Volevo rendere pubblico questo racconto scritto da me in occasione di un recupero fatto qualche anno fa nel Garda. L'aereo che era affondato proveniva dal famoso Hangar7 della Red Bull di Salisburgo.
Cronache di recuperi: Le ali dimenticate.
Da ormai due anni giacevano in un punto imprecisato tra la Rocca di Manerba ed il Porto di Dusano, ad una profondità non meglio nota.
Erano le ali di un aereo storico, restaurato e funzionante che aveva tentato senza fortuna un ammaraggio sulle acque del Garda e che, per un classico errore umano, aveva finito con il piantarsi in acqua, spezzandosi in due restituendo sani e salvi pilote e co-pilota alle loro famiglie, senza un graffio che è uno.

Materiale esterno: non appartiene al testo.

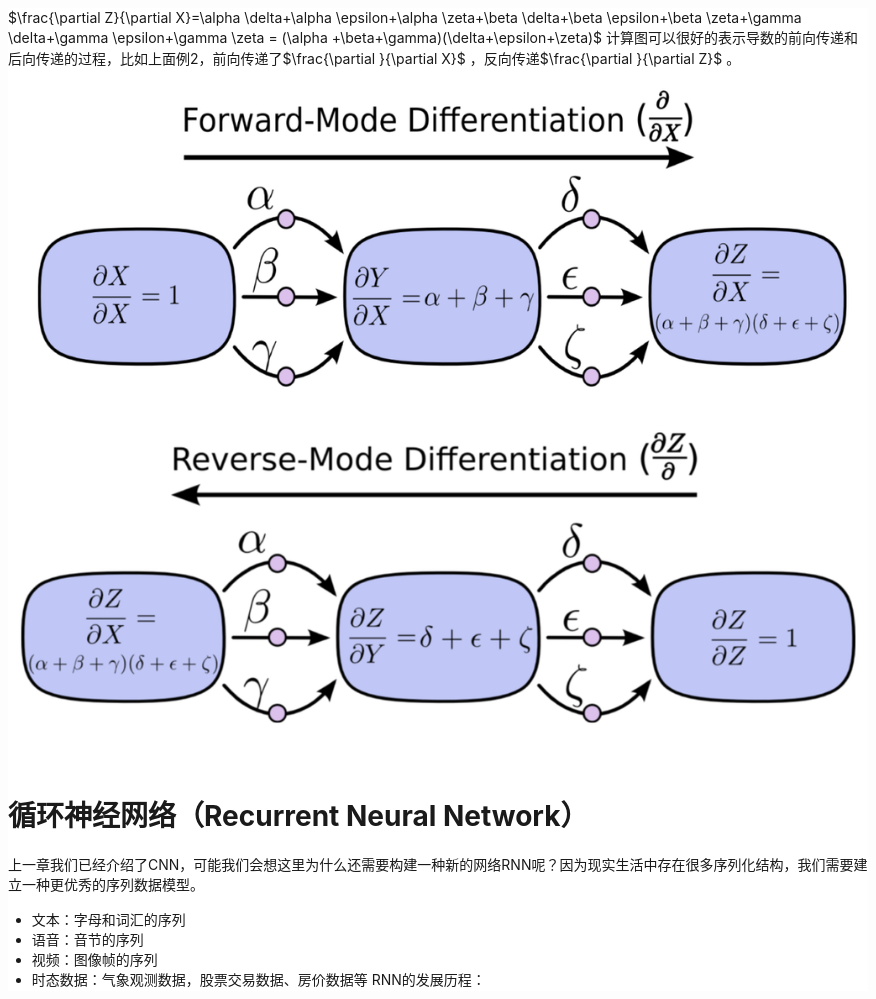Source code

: $\frac{\partial Z}{\partial X}=\alpha \delta+\alpha \epsilon+\alpha \zeta+\beta \delta+\beta \epsilon+\beta \zeta+\gamma \delta+\gamma \epsilon+\gamma \zeta = (\alpha +\beta+\gamma)(\delta+\epsilon+\zeta)$
计算图可以很好的表示导数的前向传递和后向传递的过程，比如上面例2，前向传递了$\frac{\partial }{\partial X}$ ，反向传递$\frac{\partial }{\partial Z}$ 。
![](../imgs/06.RNN/6.7.png)
![](../imgs/06.RNN/6.8.png)
# 循环神经网络（Recurrent Neural Network）
上一章我们已经介绍了CNN，可能我们会想这里为什么还需要构建一种新的网络RNN呢？因为现实生活中存在很多序列化结构，我们需要建立一种更优秀的序列数据模型。
- 文本：字母和词汇的序列
- 语音：音节的序列
- 视频：图像帧的序列
- 时态数据：气象观测数据，股票交易数据、房价数据等
RNN的发展历程：
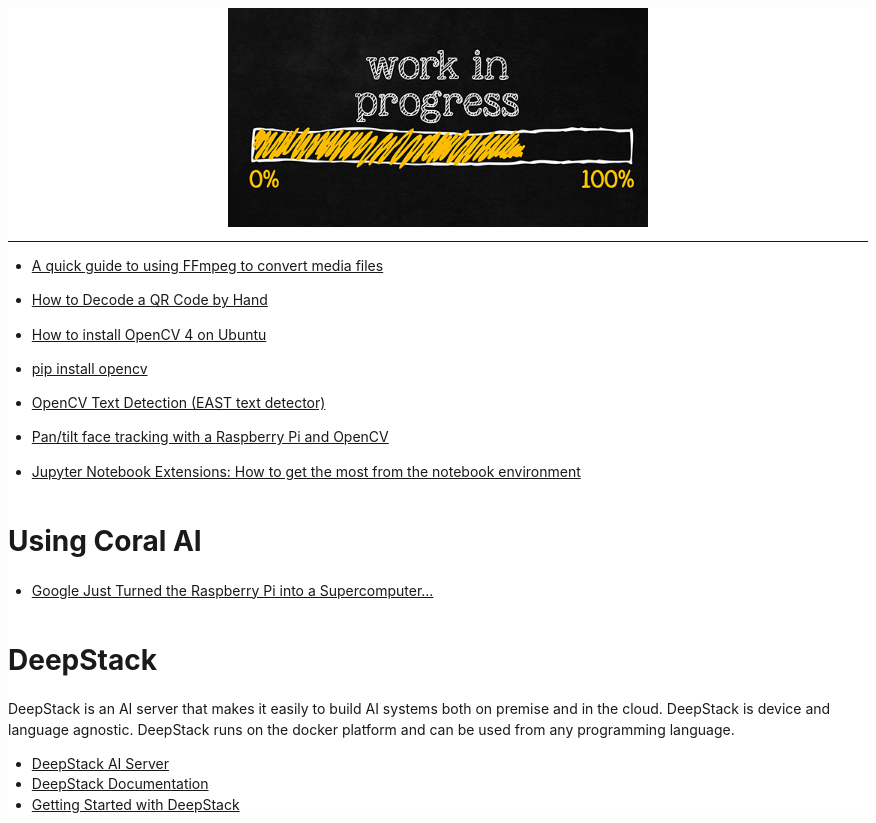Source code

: 

<div align="center">
<img src="https://raw.githubusercontent.com/jeffskinnerbox/blog/main/content/images/banners-bkgrds/work-in-progress.jpg" title="These materials require additional work and are not ready for general use." align="center" width=420px height=219px>
</div>

---------------

- [A quick guide to using FFmpeg to convert media files](https://opensource.com/article/17/6/ffmpeg-convert-media-file-formats?sc_cid=70160000000gz65AAA)
- [How to Decode a QR Code by Hand](https://www.youtube.com/watch?v=KA8hDldvfv0)
- [How to install OpenCV 4 on Ubuntu](https://www.pyimagesearch.com/2018/08/15/how-to-install-opencv-4-on-ubuntu/)
- [pip install opencv](https://www.pyimagesearch.com/2018/09/19/pip-install-opencv/)
- [OpenCV Text Detection (EAST text detector)](https://www.pyimagesearch.com/2018/08/20/opencv-text-detection-east-text-detector/)
- [Pan/tilt face tracking with a Raspberry Pi and OpenCV](https://www.pyimagesearch.com/2019/04/01/pan-tilt-face-tracking-with-a-raspberry-pi-and-opencv/)

- [Jupyter Notebook Extensions: How to get the most from the notebook environment](https://towardsdatascience.com/jupyter-notebook-extensions-517fa69d2231)


# Using Coral AI

- [Google Just Turned the Raspberry Pi into a Supercomputer...](https://www.youtube.com/watch?v=mOY_Dbyq6OY)


# DeepStack

DeepStack is an AI server that makes it easily to build AI systems both on premise and in the cloud.
DeepStack is device and language agnostic.
DeepStack runs on the docker platform and can be used from any programming language.

- [DeepStack AI Server](https://www.deepstack.cc/)
- [DeepStack Documentation](https://docs.deepstack.cc/)
- [Getting Started with DeepStack](https://deepstackpython.readthedocs.io/en/latest/getting-started.html#)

Per questo fatto miracoloso di certo si è evocato l’intervento di qualcuno dei Santi ufficiali o di quelli che, per il momento solo Beati, cercano gloria agli occhi del loro diretto superiore. Solo i più laici tra i commentatori dell’evento si limitavano a parlare di un fondoschiena smisurato.
La fusoliera era stata recuperata il giorno stesso dell’incidente ma le ali, con ancora attaccati i due motori, erano ancora da qualche parte piazzate sul fondo della Rocca.
Quale sfida era meglio di questa per provare l’efficacia della nuova Volga 2026, fiammante imbarcazione da ricerca da poco allestita e pronta a dimostrare le sue capacità operative?
Così fu che una sera della scorsa primavera decidemmo di calare nella zona più probabile dell’affondamento il sistema Sonar, tanto per vedere se c’era qualcosa nei paraggi. E quel qualcosa non si fece attendere molto.
Giusto il tempo di un paio di calate ed una massiccia macchia biancastra ai bordi dello schermo ci fece capire che qualcosa di metallico e delle giuste dimensioni stava aspettando solo di essere filmato.
Il ROV, già pronto all’immersione, fu diretto speditamente verso quel segnale. Docile ai comandi dell’operatore nuotava con malcelata impazienza in direzione sud-est.
La sua telecamera quasi rimase sorpresa quando pochi minuti dopo vide la sagoma bluastra ed argentata di quel pezzo di storia sul fondo del lago.
Iniziò a percorre le ali da cima a fondo, con pazienza e dolcezza, come carezzandole.
Dapprima vide i due galleggianti laterali, poi la sigla dell’aereo caduto, il primo motore, la ferita aperta della violenta separazione dalla carlinga ed in ordine inverso concluse la sua visita dalla parte opposta.
Bene, una parte del lavoro era fatta. La profondità ci consentiva una agevole recupero e quindi organizzammo la spedizione qualche settimana dopo, in una pausa dei tanti lavori che ogni anno prima dell’estate ci chiamano in acqua.
Ovviamente dietro autorizzazione dei legittimi proprietari del relitto si pianificò scrupolosamente ogni mossa per portare a galla, trascinare al porto e mettere su di un rimorchio queste ingombranti appendici d’aereo che finalmente potevano tornare nell’hangar da cui erano partite un paio d’anni prima. Via terra stavolta, è ovvio, ma siamo certi che prima o poi torneranno a solcare l’aria, un po’ altezzose ed un po’ rispettose della terra e dell’acqua che scorrerà sotto di loro. E se per caso si troveranno a sorvolare ancora una volta il nostro Lago certamente penseranno a quel periodo strano in cui, sole solette, hanno atteso nel buio che qualcuno si ricordasse di loro.